=== Directions ===
List every line in the data below that contains the string "What". Treat uppercase and lowercase as different.

=== Data to examine ===

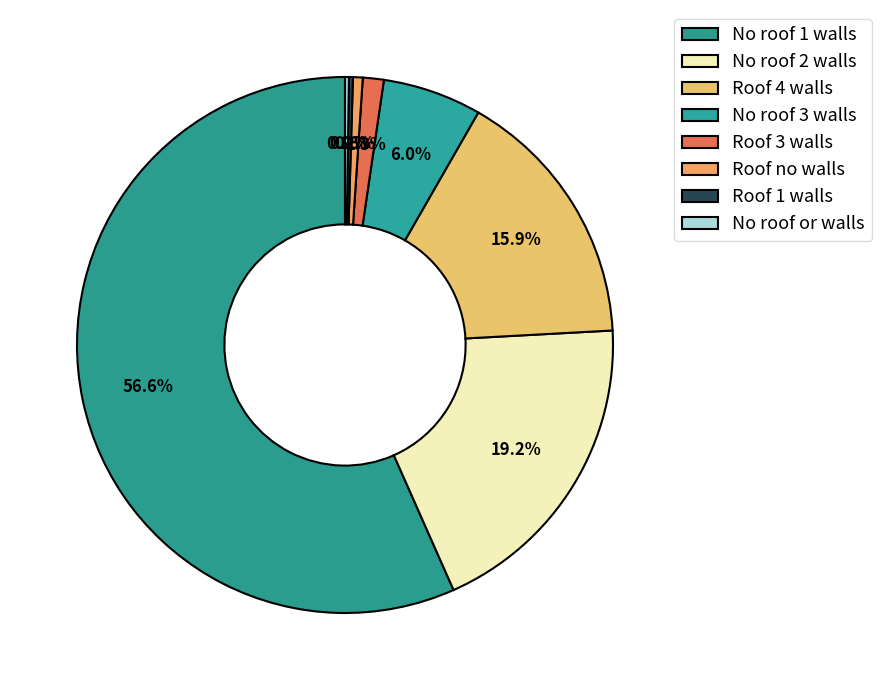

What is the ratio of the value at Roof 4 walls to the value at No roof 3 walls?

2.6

* * *

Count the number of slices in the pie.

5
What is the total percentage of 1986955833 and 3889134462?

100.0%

=== Exercise output ===
What is the ratio of the value at Roof 4 walls to the value at No roof 3 walls?
What is the total percentage of 1986955833 and 3889134462?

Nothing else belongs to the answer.